Que ses fans en soient conscients d’entrée de jeu, Thomas Bangalter est loin, très loin d’y faire du Daft Punk. Sans technologies de pointe aucune sauf peut-être un logiciel de composition, et surtout dans un esprit orchestral très proche du romantisme européen dans la seconde tranche du 19e siècle, l’artiste français y revoit en profondeur son rapport à la composition.
Voilà certes un excellent sujet d’interview… que nous accorde Thomas Bangalter en visioconférence.
PAN M 360 : Qu’est ce qui vous a amené à la musique symphonique? Vous avez, on imagine, reçu une bonne éducation musicale comme c’est le cas dans la plupart des bonnes familles.
THOMAS BANGALTER : Ce n’est pas exactement une histoire de « bonne famille » en fait, c’est plutôt une famille d’artistes et la musique classique m’est venue par l’intermédiaire de la danse : ma mère (Thérèse Thoreux) était danseuse classique, ma tante était danseuse, mon oncle était chorégraphe, mon père est auteur, compositeur et producteur, donc je suis né dans une famille d’artistes. Mais le rapport à la musique orchestrale et la musique symphonique, il est venu par le biais de la danse, et puis, je dirais même par la découverte aussi de la musique symphonique au cinéma. J’ai effectivement fait des cours de piano quand j’étais enfant, mais mon professeur de piano, il était répétiteur pour l’Opéra de Paris mais pareil, il venait du milieu de la danse. Mais ma musique n’était pas un à côté, c’était assez central. L’art, c’était le centre d’ailleurs.

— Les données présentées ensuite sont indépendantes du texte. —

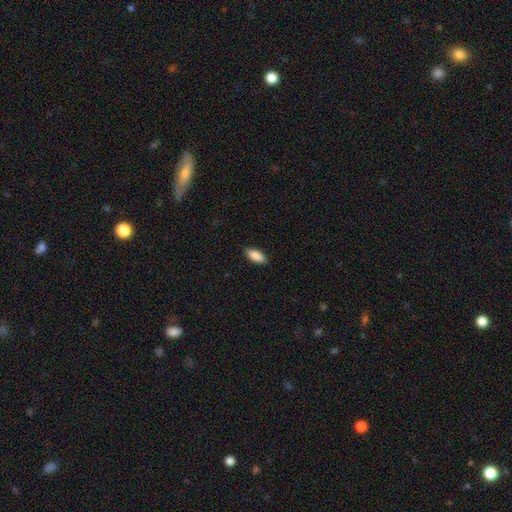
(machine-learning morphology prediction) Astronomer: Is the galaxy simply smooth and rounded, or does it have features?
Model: smooth — 89%.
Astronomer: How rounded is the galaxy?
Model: in between — 86%.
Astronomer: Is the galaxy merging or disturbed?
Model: none — 89%.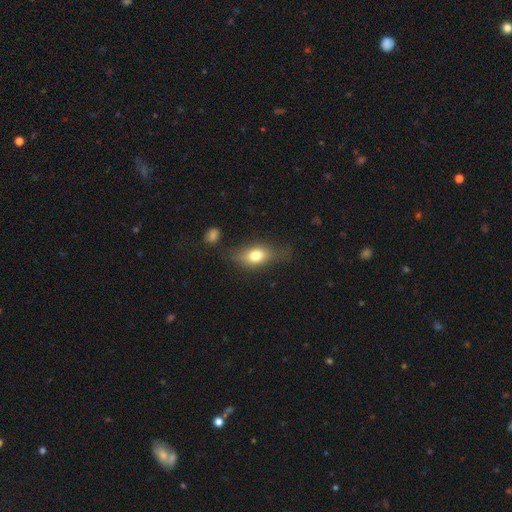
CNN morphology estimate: smooth_or_featured: smooth (p=0.71) [alt: featured or disk p=0.20]
how_rounded: in between (p=0.75) [alt: round p=0.16]
merging: none (p=0.62) [alt: minor disturbance p=0.24]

PAN M 360 : Dans la danse classique, de toute façon, forcément, il y a un rapport assez intime avec la musique classique. Pas nécessairement. Il y a beaucoup de musique contemporaine ou de musique moderne qui sont des formes différentes.
THOMAS BANGALTER : Oui. Ma mère était au départ danseuse dans une compagnie classique avec les Ballets de Roland Petit à partir de la fin des années 50, pendant une dizaine d’années. Ensuite, elle a intégré la première compagnie de danse contemporaine en France qui avait été mise en place par le ministère de la Culture, qui s’appelait le Ballet Théâtre Contemporain. Là, elle a fait de la danse contemporaine ensuite avec des créations de musique de compositeurs tel Xenakis. Il y a à la fois cette double filiation aussi bien d’un côté de la musique lyrique classique et de l’autre de la musique contemporaine.
PAN M 360 : C’est donc un peu naturel que vous en arriviez là à un moment donné dans votre carrière en création. Comment vous y êtes-vous pris pour créer ces musiques? La première fois qu’on fait une écoute superficielle de cet album, on a l’impression d’être au XIXᵉ siècle. C’est de la musique romantique d’Europe, enfin surtout.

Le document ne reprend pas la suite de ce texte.